By clicking “Sign up for GitHub”, you agree to our terms of service and privacy statement. We’ll occasionally send you account related emails.

Already on GitHub? Sign in to your account

Adds grip and ungrip fns to hwp-supervisor with safety checks #708

Merged
merged 15 commits into from
Sep 9, 2024

Conversation

jlashner
Copy link
Collaborator

@jlashner jlashner commented Aug 2, 2024

Adds grip and ungrip fns to hwp-supervisor with safety checks.

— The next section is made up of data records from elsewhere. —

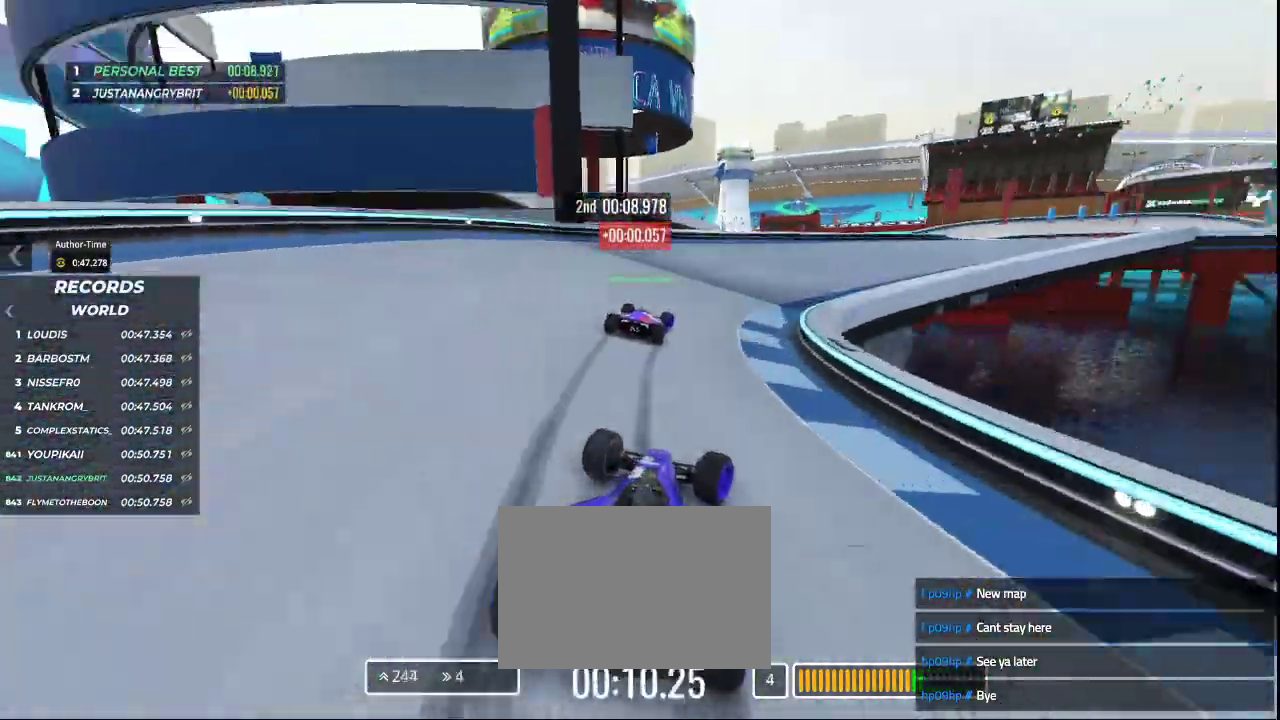
{"keys": ["right", "up"], "events": []}
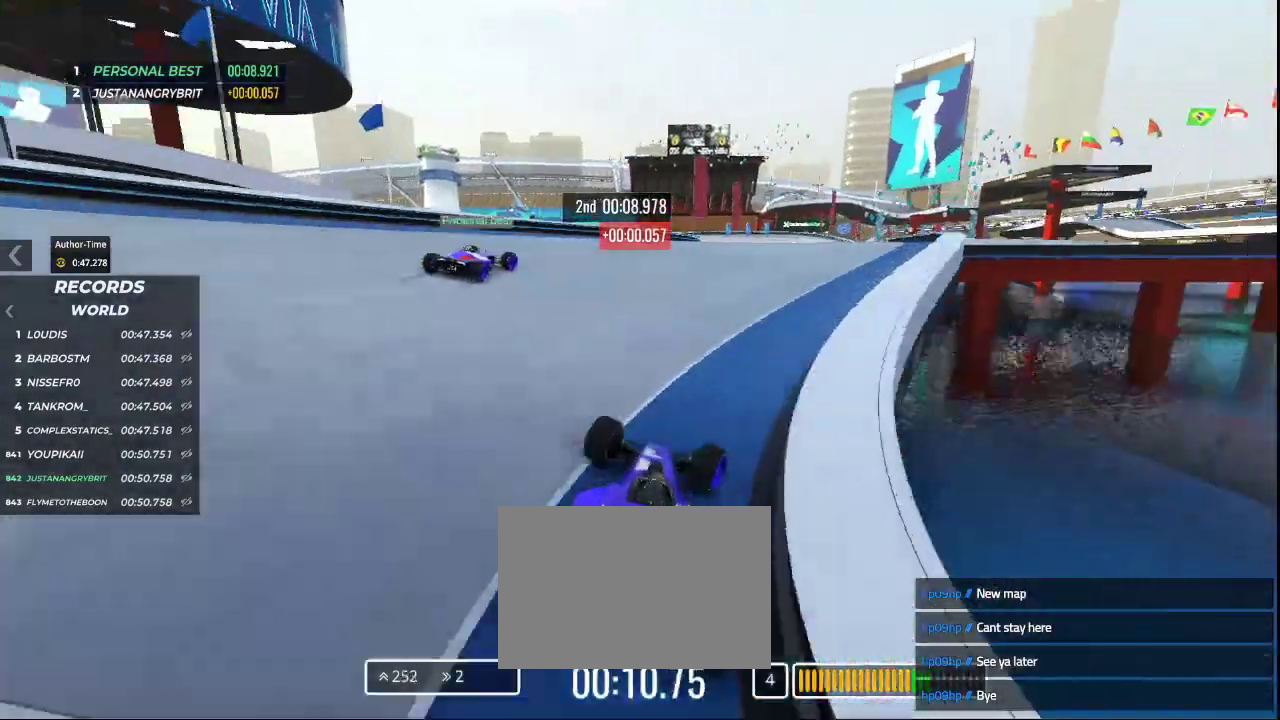
{"keys": ["up"], "events": [[367, "right", "up"]]}
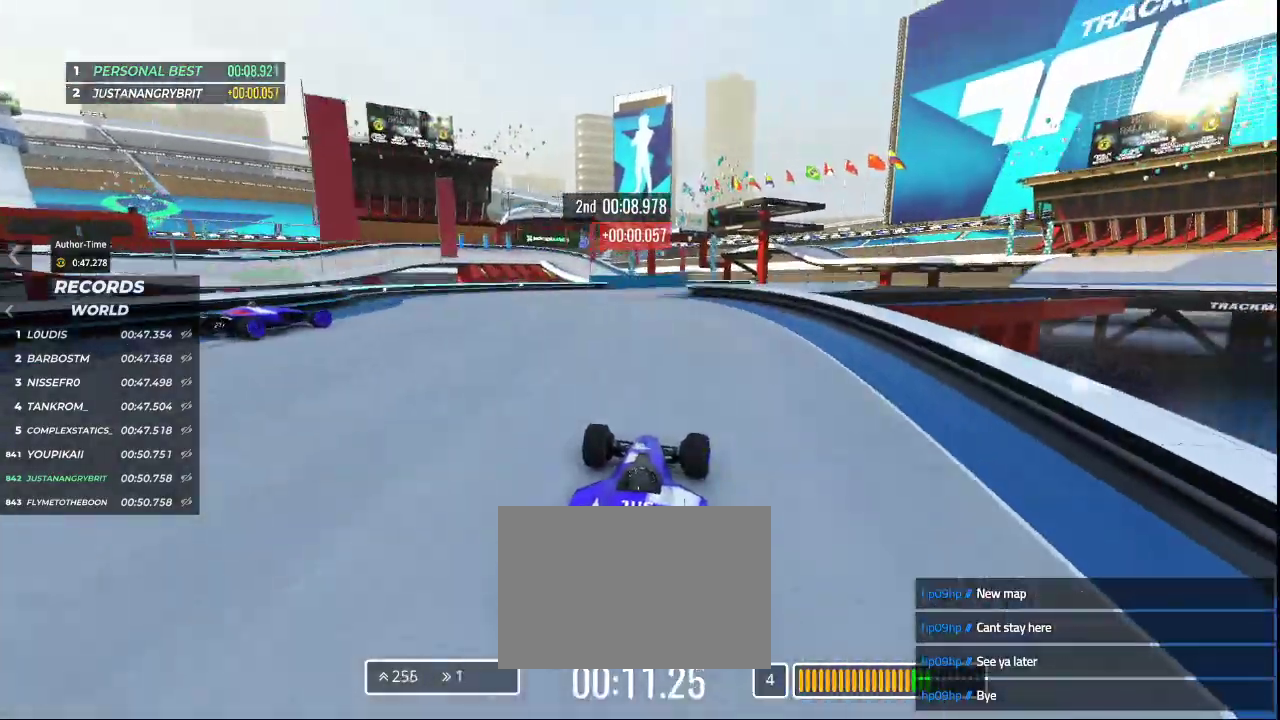
{"keys": ["right", "up"], "events": [[33, "left", "down"], [200, "left", "up"], [233, "right", "down"]]}
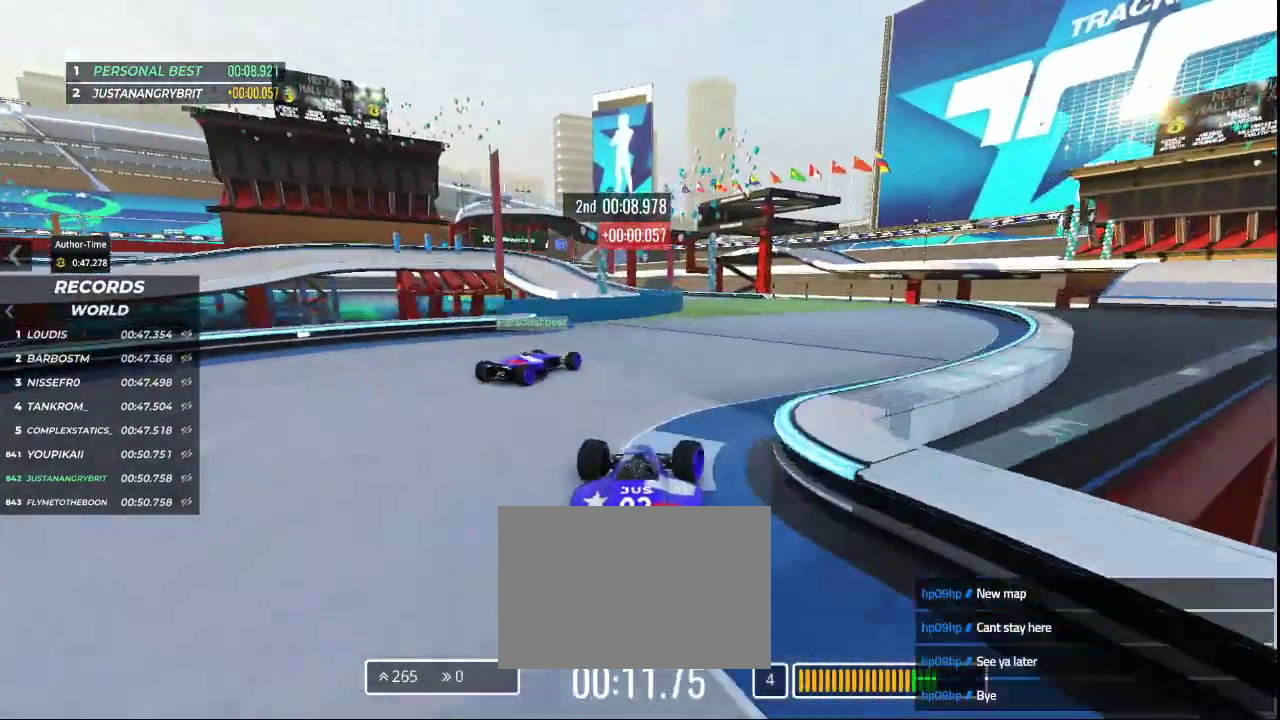
{"keys": ["left", "up"], "events": [[200, "right", "up"], [233, "left", "down"]]}
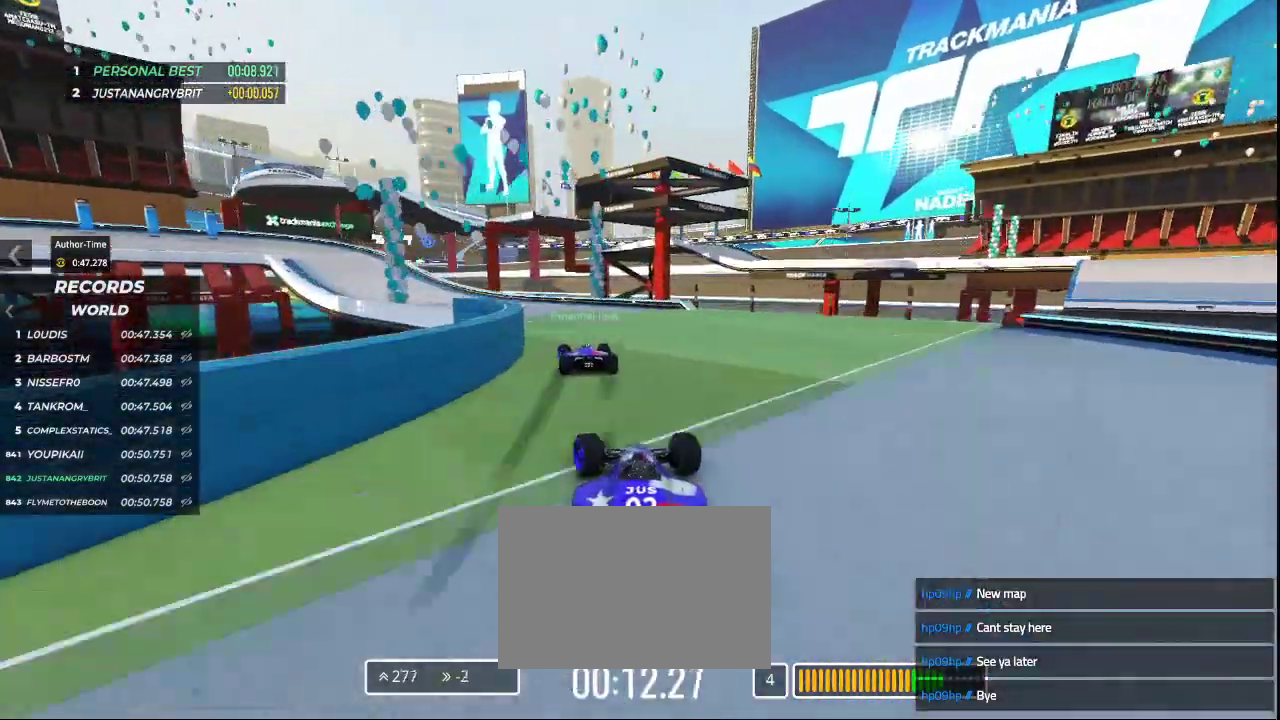
{"keys": ["left", "up"], "events": []}
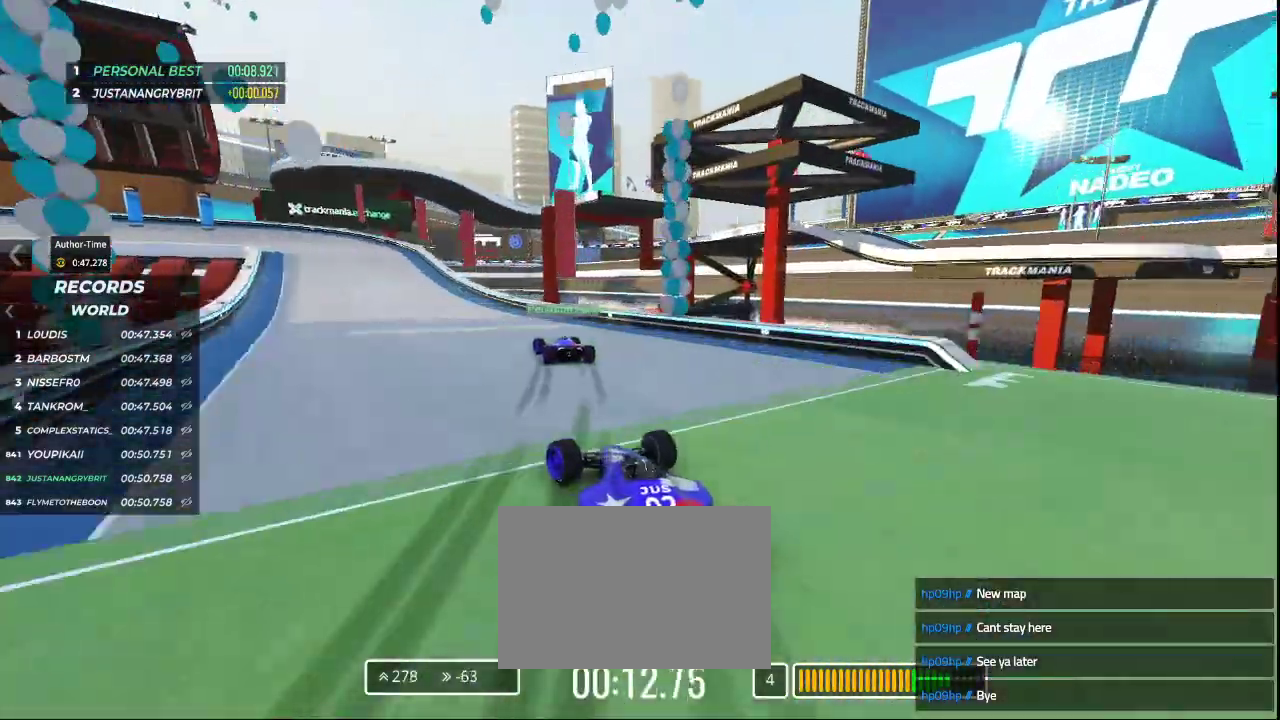
{"keys": ["down", "left", "up"], "events": [[400, "down", "down"]]}
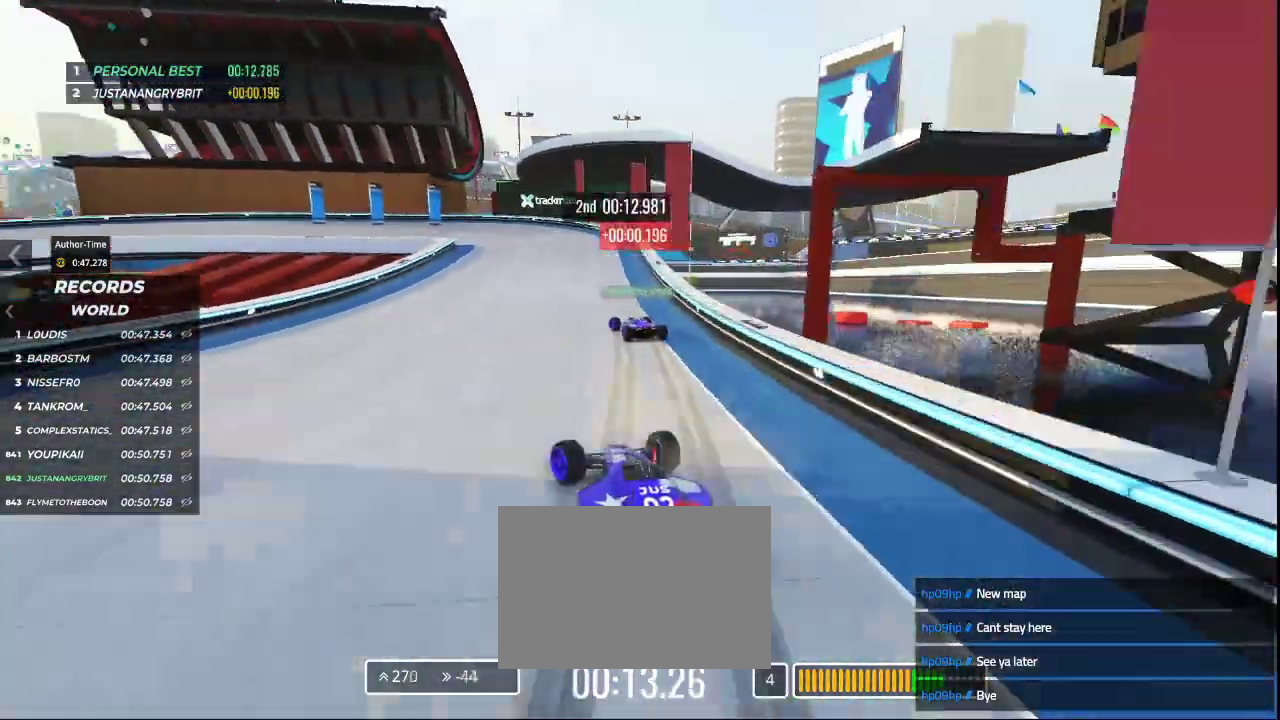
{"keys": ["down", "left", "up"], "events": []}
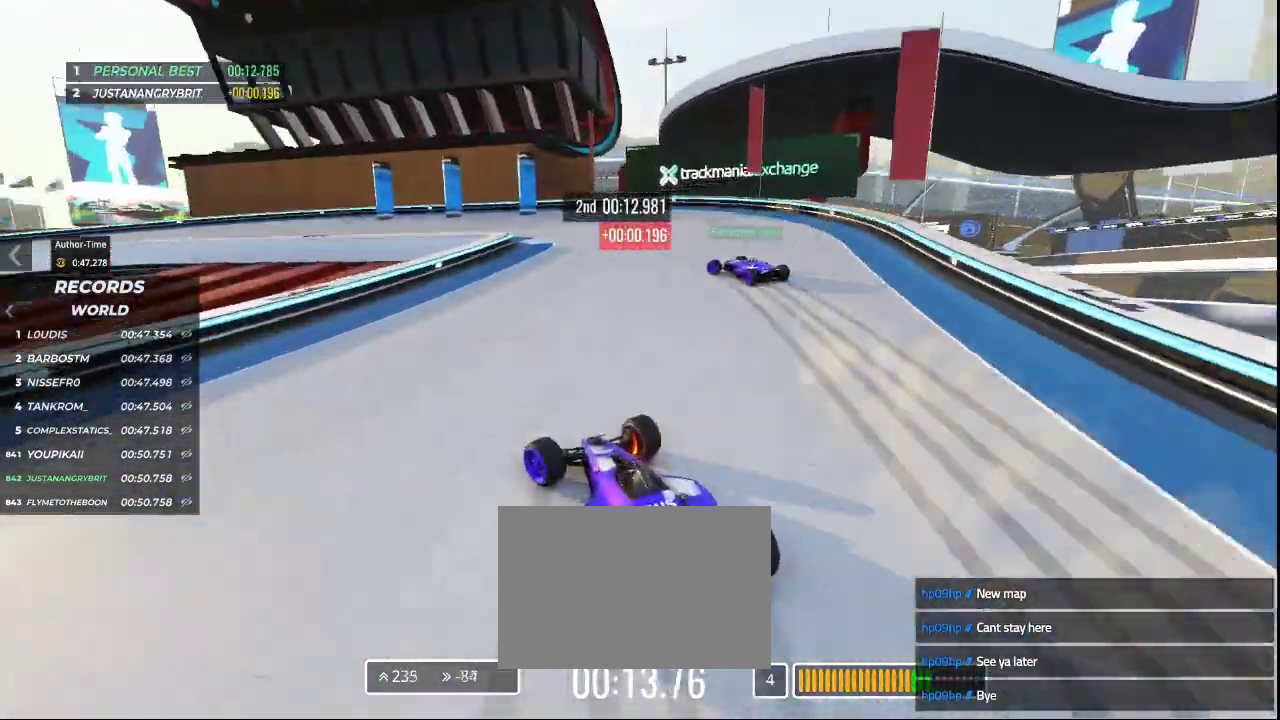
{"keys": [], "events": [[400, "down", "up"], [400, "up", "up"], [433, "left", "up"]]}
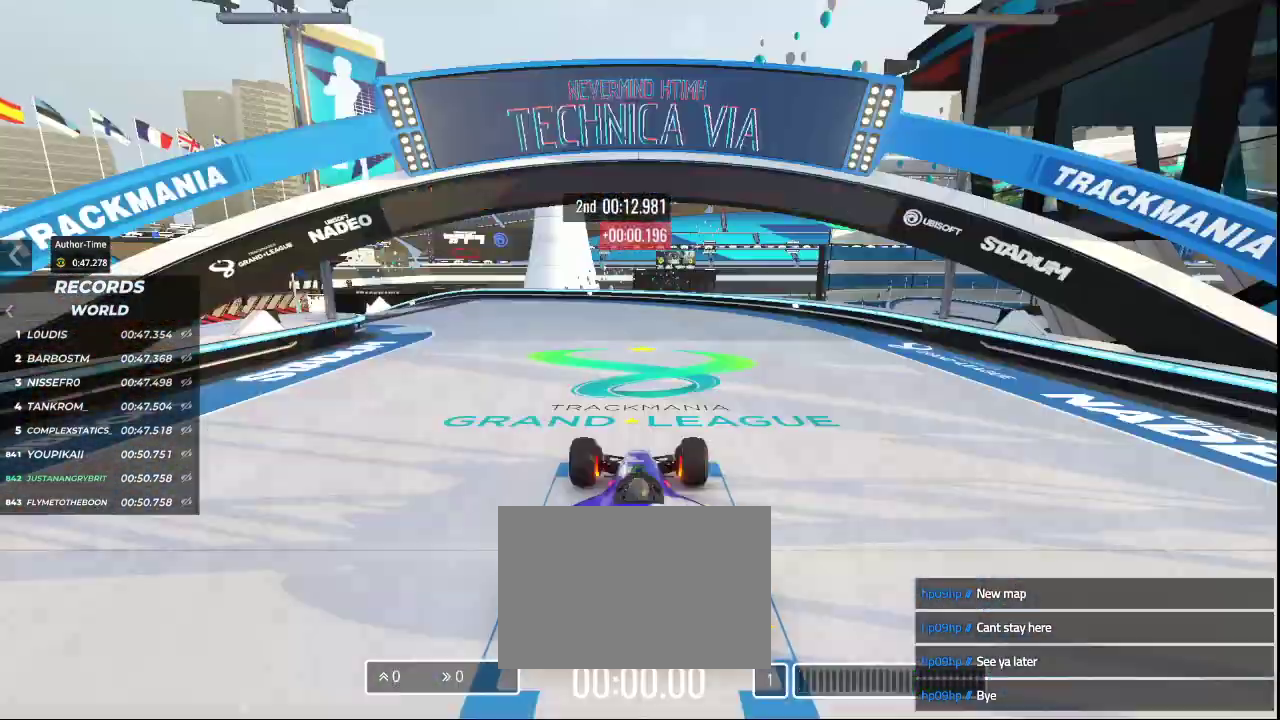
{"keys": [], "events": []}
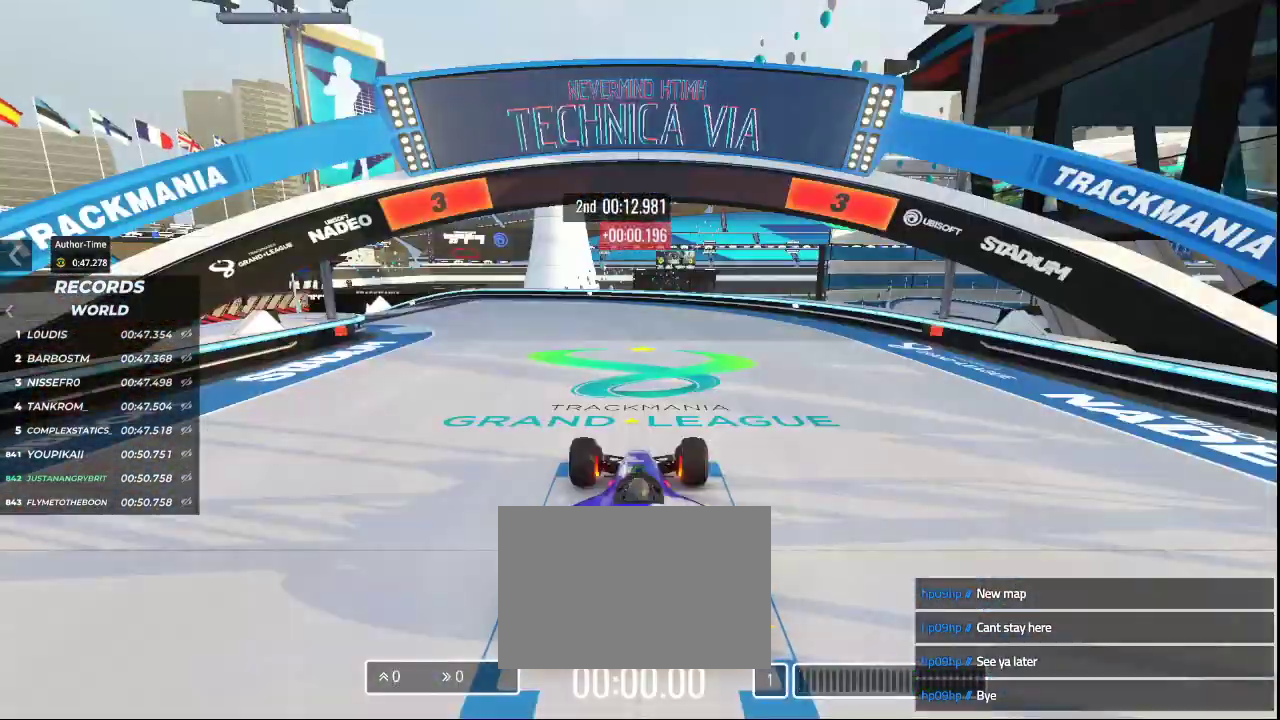
{"keys": [], "events": []}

This PR adds two additional operations to the HWP supervisor to grip/ungrip the HWP

Description

For these two actions, the HWP and ACU states are first checked based on kyohei's daq-discussion.
If checks pass, the gripper agent grip/ungrip operations will be called.

Motivation and Context

This is to centralize the gripping procedure and to implement safety checks.

How Has This Been Tested?

This has not been tested yet. @ykyohei any chance we can test at site sometime soon?

Types of changes

  • Bug fix (non-breaking change which fixes an issue)
  • New feature (non-breaking change which adds functionality)
  • Breaking change (fix or feature that would cause existing functionality to not work as expected)

Checklist:

  • My code follows the code style of this project.
  • My change requires a change to the documentation.
  • I have updated the documentation accordingly.

@BrianJKoopman
Copy link
Member

Will take a look soon. In the meantime, merging in the latest main should fix the build error. See #709.

Copy link
Contributor

@ykyohei ykyohei left a comment

Choose a reason for hiding this comment

The reason will be displayed to describe this comment to others. Learn more.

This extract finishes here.